Covid 19 la situazione in Campania e ad Avellino. I sindaci: usate le mascherine!

8 nuovi positivi in  Irpinia, uno nella zona rossa di Ariano

Pandemia Coronavirus

Il bollettino del 1° settembre aggiornato dall’Unita’ di Crisi Regionale per la prevenzione e gestione dell’emergenza epidemiologica da Covid-19 ha registrato 102 nuovi casi in Campania su 5.837 tamponi, dato che conferma il trend discendente rispetto al picco (270 casi su 6.882 tamponi) di due giorni fa. I dati segnalano anche una vittima (il cui totale sale a 446) e 18 guariti (4.430); del totale dei guariti (4.430) 4.425 sono completamente guariti mentre 5 sono clinicamente guariti (clinicamente guariti sono quelli divenuti asintomatici ma ancora in attesa del doppio tampone che ne comprova la completa guarigione). Dei 102 casi di contagiati 19 risultano rientranti dalla Sardegna e 32 da Paesi Esteri.

La situazione ad Avellino, l’appello del Sindaco Gianluca Festa

Anche in citta’ e’ tornato l’allarme, c’e’ stato un appello del Sindaco Festa di usare la mascherina anche all’aperto, in prossimita’ dei locali di ritrovo ed in tutte le occasioni di assembramento. Lo stesso Primo cittadino, di concerto con il Comando di Polizia Municipale, ha chiesto agli agenti di vigilare con attenzione e all’occorrenza di ricorrere a sanzioni contro gli indisciplinati. Da osservatori esterni abbiamo gia’ notato che tra la popolazione adulta vi e’ piu’ circospezione nei movimenti, specie nei luoghi affollati come supermercati, negozi e pubblici esercizi.
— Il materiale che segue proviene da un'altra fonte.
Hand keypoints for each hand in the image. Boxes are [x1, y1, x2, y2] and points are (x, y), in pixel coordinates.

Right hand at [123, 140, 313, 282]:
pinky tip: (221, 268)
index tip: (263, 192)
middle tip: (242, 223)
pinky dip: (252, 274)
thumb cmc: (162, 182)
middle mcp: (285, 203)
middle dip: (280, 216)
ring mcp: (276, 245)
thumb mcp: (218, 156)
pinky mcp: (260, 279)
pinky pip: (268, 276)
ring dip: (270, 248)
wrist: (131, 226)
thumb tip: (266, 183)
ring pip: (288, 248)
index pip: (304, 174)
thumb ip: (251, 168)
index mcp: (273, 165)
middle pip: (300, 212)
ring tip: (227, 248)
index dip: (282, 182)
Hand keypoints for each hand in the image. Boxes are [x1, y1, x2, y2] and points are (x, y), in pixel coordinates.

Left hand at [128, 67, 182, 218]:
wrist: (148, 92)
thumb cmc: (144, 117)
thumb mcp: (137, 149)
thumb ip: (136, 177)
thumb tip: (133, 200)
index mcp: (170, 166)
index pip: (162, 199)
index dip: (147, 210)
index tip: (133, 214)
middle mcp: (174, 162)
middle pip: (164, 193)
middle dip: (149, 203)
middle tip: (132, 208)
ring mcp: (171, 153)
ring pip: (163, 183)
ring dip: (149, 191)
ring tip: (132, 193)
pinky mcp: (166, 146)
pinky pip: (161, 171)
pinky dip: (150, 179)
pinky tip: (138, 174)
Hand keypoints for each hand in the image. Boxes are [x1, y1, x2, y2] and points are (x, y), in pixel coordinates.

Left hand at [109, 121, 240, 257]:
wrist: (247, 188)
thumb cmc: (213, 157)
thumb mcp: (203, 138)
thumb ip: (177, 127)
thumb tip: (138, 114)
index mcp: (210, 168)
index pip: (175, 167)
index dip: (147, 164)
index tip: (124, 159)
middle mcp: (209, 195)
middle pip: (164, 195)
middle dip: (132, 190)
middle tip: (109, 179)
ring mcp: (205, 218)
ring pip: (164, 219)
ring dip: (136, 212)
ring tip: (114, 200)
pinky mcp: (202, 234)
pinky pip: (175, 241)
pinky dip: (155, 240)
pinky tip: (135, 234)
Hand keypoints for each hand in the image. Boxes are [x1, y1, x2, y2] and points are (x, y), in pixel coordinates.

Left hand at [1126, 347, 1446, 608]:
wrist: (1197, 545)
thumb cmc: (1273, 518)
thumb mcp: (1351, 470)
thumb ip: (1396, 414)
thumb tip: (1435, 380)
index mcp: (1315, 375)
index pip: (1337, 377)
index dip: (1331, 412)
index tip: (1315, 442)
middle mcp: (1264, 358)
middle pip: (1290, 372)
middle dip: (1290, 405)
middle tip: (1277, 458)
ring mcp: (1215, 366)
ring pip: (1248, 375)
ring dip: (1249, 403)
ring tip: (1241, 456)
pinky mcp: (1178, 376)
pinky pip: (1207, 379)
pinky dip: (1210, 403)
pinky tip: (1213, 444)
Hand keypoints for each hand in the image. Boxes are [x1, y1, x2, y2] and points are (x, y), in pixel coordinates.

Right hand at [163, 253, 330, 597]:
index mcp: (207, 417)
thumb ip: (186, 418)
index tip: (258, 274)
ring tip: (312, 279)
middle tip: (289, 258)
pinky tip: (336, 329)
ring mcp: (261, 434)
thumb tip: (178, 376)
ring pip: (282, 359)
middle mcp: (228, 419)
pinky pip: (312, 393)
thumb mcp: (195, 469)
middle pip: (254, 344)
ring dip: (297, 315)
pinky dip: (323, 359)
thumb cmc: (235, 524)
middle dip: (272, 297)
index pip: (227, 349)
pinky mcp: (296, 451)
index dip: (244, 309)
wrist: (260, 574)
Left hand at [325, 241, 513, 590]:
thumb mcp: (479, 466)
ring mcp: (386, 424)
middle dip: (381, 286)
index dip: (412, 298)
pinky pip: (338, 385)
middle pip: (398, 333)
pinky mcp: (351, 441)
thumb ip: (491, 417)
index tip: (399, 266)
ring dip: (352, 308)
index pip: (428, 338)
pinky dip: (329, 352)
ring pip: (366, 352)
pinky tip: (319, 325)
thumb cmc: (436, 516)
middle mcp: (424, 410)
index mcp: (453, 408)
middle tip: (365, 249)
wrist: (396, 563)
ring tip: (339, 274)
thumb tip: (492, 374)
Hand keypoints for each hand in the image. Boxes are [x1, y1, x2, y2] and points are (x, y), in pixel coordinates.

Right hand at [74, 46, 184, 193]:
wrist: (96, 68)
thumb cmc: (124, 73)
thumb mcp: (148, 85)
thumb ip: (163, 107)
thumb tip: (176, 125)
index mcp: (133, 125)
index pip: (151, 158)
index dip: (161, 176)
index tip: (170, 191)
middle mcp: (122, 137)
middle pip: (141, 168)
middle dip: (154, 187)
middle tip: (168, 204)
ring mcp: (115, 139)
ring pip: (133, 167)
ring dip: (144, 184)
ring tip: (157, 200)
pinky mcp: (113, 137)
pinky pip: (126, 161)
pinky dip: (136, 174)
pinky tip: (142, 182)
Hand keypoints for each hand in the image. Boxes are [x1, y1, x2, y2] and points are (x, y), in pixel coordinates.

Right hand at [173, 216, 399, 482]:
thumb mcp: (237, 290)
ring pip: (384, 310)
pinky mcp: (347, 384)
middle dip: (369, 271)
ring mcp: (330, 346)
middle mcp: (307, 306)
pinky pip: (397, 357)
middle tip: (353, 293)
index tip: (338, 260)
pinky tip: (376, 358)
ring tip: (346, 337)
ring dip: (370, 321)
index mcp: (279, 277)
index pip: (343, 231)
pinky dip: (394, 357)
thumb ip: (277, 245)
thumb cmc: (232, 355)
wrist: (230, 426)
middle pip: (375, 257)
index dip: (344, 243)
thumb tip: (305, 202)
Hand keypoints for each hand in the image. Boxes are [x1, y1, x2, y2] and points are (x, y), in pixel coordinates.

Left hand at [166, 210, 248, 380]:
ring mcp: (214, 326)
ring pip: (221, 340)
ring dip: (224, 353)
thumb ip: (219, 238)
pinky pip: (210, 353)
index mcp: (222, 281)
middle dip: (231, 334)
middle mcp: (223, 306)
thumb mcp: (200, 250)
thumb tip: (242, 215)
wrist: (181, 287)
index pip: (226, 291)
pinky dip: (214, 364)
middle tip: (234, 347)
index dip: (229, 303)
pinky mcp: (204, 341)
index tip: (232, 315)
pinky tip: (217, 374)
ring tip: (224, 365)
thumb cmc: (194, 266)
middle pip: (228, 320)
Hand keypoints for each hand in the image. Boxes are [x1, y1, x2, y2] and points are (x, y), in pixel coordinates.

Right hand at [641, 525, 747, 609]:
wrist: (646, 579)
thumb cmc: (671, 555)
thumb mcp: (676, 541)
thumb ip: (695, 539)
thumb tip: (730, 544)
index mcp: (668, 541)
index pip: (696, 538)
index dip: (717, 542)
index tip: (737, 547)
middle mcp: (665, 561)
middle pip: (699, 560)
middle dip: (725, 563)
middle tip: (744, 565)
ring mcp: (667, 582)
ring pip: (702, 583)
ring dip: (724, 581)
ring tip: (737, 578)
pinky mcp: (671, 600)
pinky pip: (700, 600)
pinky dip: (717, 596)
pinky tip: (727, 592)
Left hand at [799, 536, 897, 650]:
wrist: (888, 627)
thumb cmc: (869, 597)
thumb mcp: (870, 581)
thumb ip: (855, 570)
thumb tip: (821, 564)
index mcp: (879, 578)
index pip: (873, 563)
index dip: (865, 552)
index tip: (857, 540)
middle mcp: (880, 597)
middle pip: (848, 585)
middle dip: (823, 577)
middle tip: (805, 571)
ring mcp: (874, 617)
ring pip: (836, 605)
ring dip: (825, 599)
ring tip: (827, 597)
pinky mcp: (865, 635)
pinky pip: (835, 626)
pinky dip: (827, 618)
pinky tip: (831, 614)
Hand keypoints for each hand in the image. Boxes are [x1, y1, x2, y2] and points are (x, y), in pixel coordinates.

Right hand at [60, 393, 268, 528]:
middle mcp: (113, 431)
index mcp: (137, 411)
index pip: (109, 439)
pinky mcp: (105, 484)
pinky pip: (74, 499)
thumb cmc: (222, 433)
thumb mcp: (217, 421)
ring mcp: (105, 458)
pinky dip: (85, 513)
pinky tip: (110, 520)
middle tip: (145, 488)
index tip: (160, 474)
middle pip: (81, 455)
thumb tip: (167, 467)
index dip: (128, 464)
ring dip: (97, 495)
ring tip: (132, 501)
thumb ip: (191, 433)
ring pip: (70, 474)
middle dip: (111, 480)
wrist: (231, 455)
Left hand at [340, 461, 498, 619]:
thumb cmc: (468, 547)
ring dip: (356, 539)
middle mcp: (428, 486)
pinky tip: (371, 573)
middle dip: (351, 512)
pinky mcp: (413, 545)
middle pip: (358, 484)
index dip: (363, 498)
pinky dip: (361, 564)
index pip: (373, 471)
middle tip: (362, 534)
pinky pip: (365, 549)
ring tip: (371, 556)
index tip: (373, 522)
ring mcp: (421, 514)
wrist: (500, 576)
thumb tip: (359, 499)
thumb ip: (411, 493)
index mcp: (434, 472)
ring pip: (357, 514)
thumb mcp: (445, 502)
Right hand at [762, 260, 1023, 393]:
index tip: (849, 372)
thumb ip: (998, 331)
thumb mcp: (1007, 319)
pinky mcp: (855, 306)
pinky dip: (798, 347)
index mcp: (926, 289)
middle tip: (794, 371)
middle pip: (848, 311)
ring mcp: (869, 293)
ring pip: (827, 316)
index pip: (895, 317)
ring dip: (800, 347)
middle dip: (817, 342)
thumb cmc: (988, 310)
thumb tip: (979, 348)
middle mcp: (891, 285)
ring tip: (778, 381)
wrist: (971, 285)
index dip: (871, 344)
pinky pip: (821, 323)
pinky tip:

In ogni caso giunge a proposito il monito del Sindaco in quanto le intemperanze trai giovani, notoriamente piu’ spensierati, si ripetono di frequente, specie nella fascia serale e nei pressi dei locali della movida. Cio’ e’ confermato dal dato che rivela l’eta’ media dei contagiati scesa a 29 anni; vero e’ che i giovani reagiscono meglio agli attacchi del virus avendo maggiori difese immunitarie, ma e’ altrettanto vero che essi sono portatori, magari asintomatici, del virus nelle case ove alloggiano le famiglie composte anche da persone anziane, sicuramente piu’ fragili ed attaccabili.